#### [Exercise instructions]
From the records below, output exactly the lines running from the line containing "the pink flower at (x=995, y=578) 3.47" through the line containing "the flowering bush at (x=884, y=512) 3.98", and no others.

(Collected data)
────────────────────────────────────────

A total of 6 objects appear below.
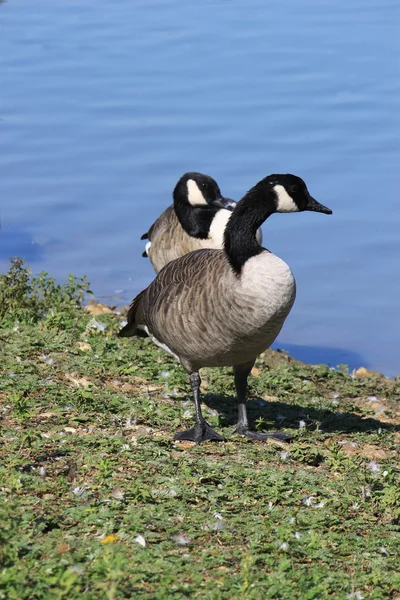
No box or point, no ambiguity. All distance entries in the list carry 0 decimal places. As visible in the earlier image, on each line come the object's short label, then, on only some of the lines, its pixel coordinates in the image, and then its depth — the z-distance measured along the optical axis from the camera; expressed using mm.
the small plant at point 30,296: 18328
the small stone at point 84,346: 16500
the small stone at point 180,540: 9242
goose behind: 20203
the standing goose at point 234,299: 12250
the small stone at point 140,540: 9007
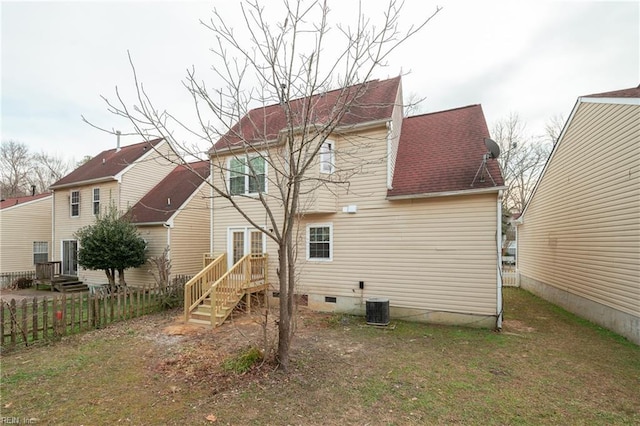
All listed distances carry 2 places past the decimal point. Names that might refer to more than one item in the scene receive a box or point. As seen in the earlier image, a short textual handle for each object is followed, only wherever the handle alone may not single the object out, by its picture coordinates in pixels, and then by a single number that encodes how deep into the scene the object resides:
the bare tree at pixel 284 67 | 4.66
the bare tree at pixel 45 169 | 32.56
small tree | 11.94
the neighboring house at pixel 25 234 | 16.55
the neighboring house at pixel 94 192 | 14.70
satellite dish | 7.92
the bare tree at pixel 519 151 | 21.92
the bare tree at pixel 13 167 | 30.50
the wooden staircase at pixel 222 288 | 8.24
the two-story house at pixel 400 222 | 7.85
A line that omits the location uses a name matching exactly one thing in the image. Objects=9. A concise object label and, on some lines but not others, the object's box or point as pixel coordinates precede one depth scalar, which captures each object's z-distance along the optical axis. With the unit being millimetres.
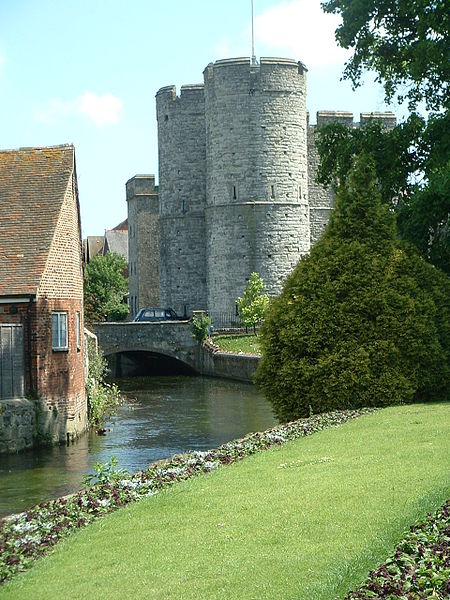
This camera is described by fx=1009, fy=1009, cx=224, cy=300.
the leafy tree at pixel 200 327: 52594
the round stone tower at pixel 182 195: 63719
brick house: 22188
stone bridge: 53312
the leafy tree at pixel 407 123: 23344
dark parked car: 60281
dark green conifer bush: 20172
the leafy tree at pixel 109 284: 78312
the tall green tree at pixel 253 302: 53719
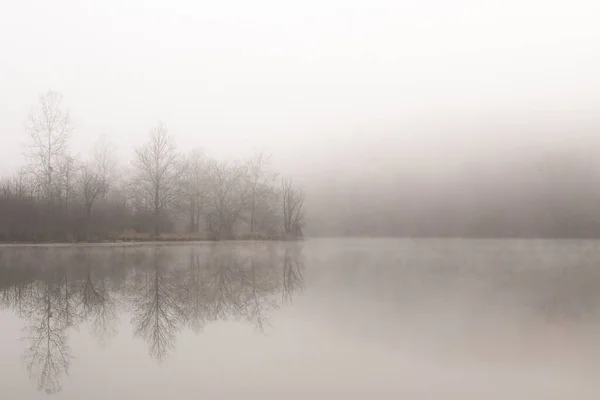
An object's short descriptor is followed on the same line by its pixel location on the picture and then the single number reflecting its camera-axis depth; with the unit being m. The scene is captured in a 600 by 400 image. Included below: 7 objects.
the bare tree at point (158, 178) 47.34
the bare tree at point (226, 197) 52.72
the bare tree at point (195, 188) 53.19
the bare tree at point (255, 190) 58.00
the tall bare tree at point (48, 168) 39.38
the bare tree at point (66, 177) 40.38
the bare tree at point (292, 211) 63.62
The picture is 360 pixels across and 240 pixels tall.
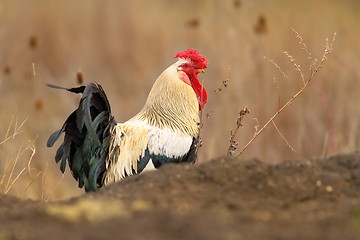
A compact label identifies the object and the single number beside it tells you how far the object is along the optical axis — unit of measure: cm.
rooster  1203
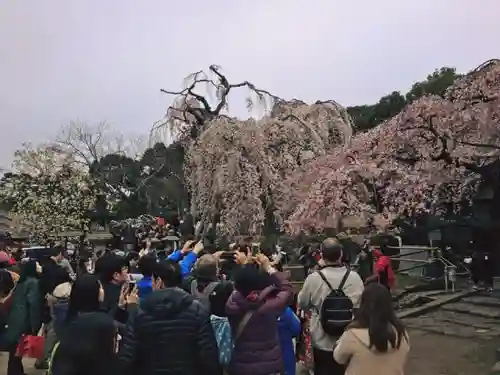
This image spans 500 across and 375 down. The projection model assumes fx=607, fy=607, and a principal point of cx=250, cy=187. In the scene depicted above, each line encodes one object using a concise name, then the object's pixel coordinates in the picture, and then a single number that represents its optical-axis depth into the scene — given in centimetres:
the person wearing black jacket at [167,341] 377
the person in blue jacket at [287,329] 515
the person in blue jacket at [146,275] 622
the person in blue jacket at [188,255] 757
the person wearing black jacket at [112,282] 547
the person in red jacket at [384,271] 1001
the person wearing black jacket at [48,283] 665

────────────────────────────────────────

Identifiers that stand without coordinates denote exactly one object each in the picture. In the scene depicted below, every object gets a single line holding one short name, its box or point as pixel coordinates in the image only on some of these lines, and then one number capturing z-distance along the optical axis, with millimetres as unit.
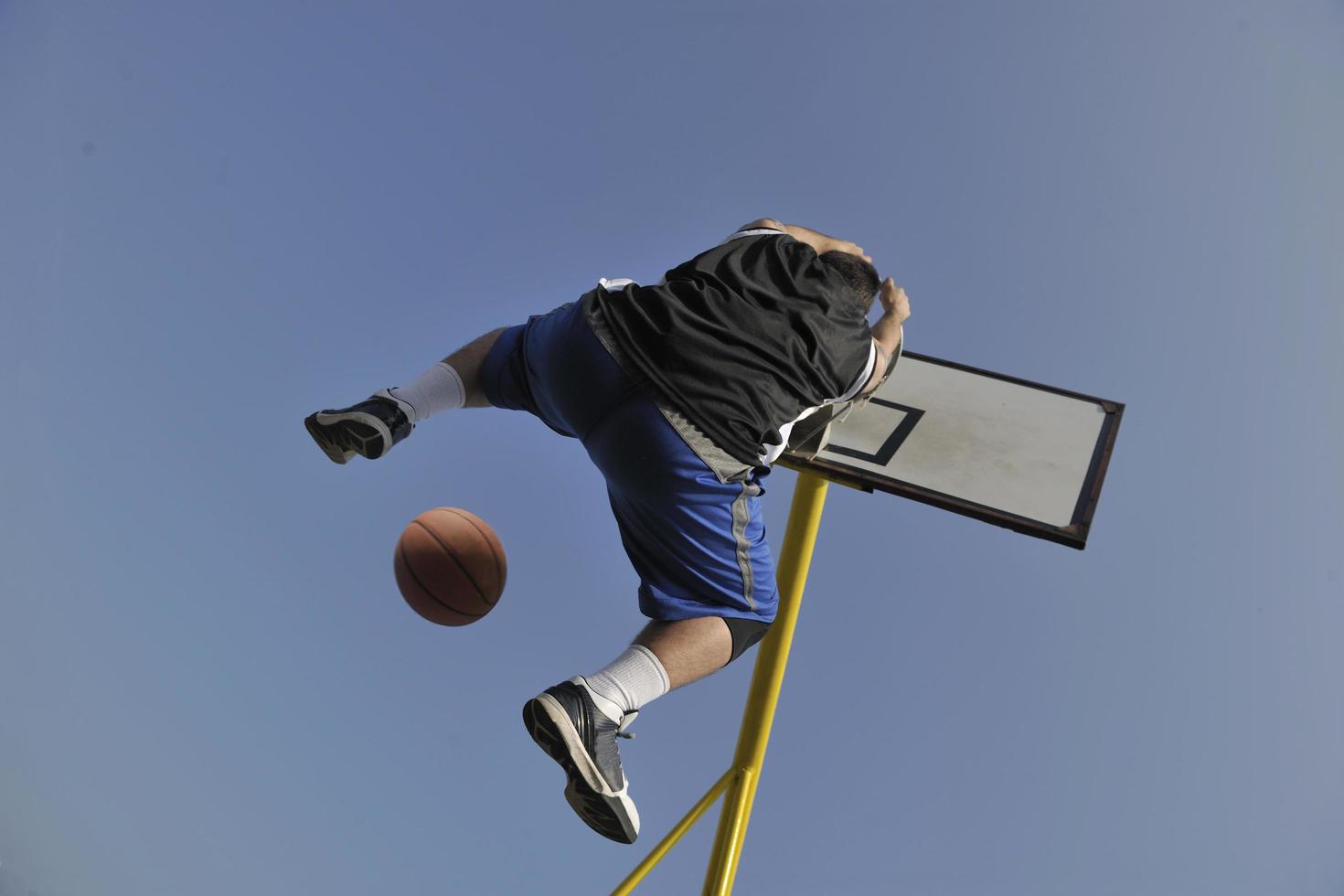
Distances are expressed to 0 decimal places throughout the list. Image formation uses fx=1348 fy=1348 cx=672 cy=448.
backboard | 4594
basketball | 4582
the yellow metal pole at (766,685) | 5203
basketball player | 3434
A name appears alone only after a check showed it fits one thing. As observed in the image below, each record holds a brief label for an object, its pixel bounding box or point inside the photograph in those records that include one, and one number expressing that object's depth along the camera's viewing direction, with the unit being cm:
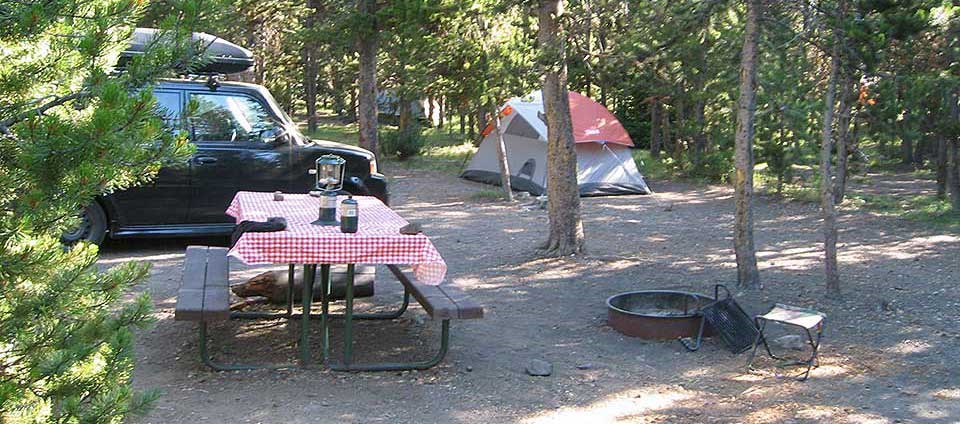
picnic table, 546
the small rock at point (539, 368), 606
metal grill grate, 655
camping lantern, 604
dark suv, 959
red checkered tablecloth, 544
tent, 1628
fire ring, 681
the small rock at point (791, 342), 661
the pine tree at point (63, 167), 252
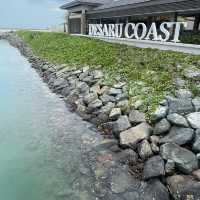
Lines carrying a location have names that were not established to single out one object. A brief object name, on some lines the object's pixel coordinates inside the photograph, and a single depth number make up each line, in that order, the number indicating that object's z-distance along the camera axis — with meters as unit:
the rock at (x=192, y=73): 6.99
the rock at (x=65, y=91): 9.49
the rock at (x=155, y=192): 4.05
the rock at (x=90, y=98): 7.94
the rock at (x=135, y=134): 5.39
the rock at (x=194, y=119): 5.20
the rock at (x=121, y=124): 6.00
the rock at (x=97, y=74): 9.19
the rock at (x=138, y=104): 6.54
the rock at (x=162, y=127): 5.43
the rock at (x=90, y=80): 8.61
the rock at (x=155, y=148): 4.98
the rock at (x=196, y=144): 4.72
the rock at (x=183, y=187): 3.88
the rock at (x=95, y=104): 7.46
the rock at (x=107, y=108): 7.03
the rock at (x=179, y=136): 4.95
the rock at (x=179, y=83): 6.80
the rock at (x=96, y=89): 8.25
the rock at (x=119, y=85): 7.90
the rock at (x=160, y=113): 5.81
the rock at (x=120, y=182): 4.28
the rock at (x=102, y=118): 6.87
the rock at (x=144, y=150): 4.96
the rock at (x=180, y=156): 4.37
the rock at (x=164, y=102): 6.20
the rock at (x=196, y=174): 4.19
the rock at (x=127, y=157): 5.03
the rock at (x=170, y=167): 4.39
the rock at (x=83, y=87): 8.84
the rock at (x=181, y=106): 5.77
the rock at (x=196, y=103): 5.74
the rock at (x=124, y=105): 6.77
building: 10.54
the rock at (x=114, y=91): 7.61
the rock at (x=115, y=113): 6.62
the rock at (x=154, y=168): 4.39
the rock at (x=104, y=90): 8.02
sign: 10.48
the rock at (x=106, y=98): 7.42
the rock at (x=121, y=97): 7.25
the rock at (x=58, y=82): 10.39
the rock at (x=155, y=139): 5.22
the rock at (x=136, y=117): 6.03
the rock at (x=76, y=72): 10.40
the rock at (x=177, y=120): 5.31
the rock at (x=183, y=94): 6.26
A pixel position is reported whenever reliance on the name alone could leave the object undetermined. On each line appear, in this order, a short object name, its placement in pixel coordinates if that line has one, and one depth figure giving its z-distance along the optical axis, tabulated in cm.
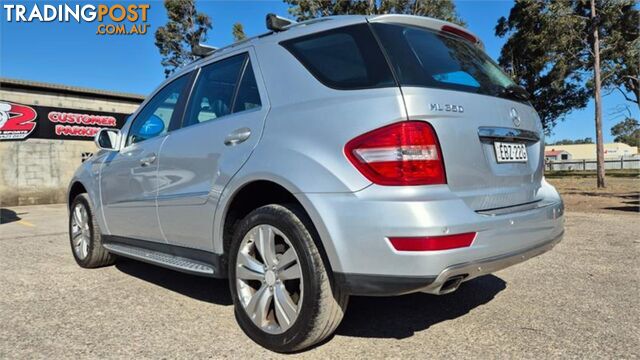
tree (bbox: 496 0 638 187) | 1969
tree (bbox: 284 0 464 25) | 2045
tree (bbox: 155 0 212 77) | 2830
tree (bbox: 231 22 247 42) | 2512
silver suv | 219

────────────────────────────────────────

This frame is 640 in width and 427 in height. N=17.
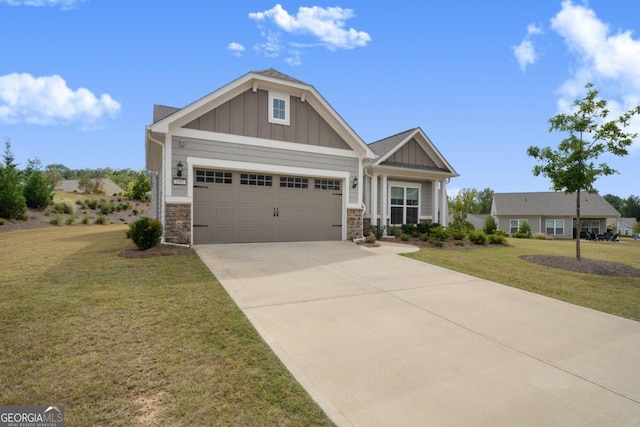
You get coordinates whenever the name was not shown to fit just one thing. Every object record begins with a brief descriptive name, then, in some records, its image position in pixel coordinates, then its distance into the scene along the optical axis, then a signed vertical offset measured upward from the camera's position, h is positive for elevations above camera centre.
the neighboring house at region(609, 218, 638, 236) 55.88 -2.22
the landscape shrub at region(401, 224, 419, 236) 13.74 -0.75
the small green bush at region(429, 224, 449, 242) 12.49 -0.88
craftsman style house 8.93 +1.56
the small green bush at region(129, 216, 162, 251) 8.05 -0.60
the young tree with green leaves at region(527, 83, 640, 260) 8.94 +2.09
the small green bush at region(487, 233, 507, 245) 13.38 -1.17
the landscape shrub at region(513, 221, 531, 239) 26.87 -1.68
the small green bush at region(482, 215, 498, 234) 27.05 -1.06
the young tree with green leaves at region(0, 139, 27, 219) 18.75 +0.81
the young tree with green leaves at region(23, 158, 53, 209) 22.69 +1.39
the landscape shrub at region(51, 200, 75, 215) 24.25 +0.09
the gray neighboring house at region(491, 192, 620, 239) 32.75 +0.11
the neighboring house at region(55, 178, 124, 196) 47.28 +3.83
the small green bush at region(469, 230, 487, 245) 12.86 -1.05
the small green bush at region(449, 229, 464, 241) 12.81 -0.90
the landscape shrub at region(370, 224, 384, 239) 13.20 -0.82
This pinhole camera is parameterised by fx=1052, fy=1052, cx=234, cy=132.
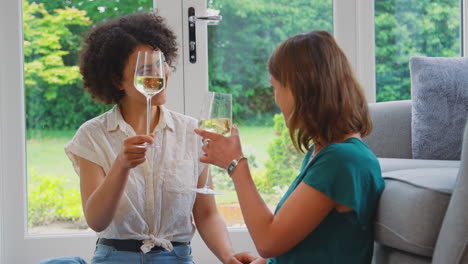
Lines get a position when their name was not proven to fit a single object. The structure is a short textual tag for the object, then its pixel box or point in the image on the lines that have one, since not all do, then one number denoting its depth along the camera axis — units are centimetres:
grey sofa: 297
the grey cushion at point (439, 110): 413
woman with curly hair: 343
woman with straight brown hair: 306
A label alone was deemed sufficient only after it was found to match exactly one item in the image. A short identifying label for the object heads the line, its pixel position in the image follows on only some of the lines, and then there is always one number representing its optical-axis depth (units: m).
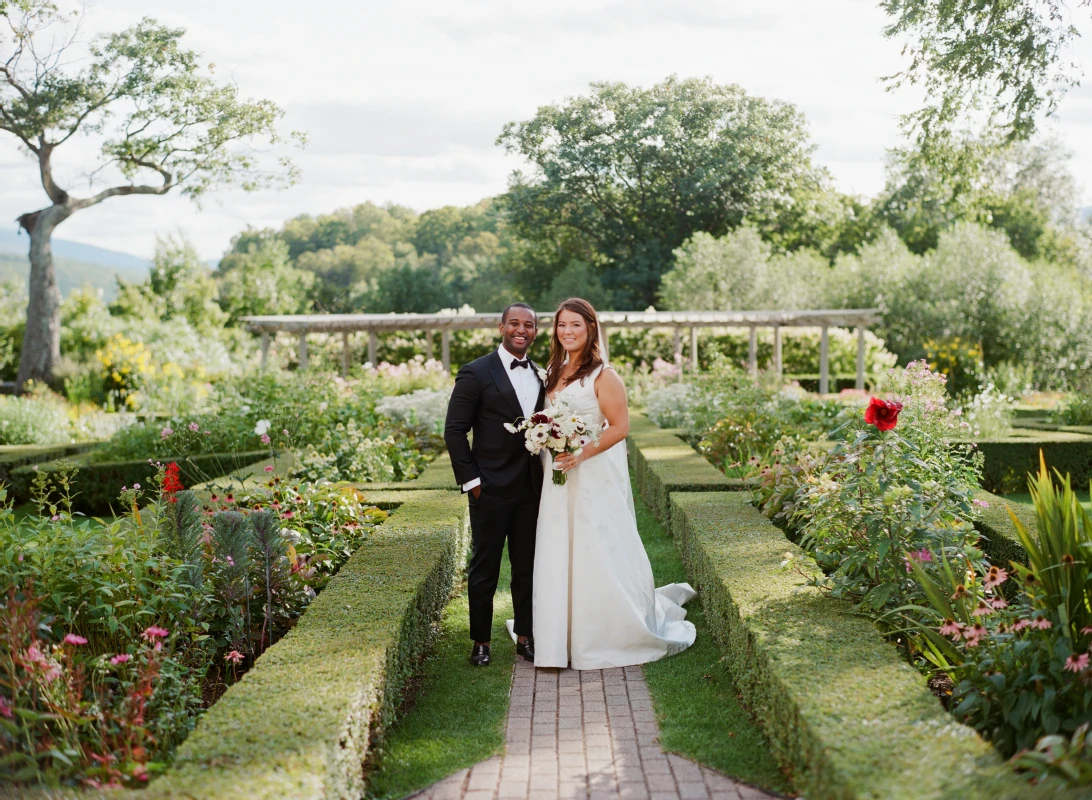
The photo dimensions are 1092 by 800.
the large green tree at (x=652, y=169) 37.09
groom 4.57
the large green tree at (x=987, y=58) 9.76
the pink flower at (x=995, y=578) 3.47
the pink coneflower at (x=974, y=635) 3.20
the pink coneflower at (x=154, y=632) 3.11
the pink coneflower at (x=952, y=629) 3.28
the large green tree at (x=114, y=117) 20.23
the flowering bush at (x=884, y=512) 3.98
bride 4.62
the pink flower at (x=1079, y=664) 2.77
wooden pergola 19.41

────────────────────────────────────────

#### [Completed exercise]
the pink flower at (x=995, y=578) 3.47
the pink coneflower at (x=974, y=635) 3.20
the pink coneflower at (x=154, y=632) 3.11
the pink coneflower at (x=952, y=629) 3.28
the large green tree at (x=114, y=117) 20.23
the flowering bush at (x=884, y=512) 3.98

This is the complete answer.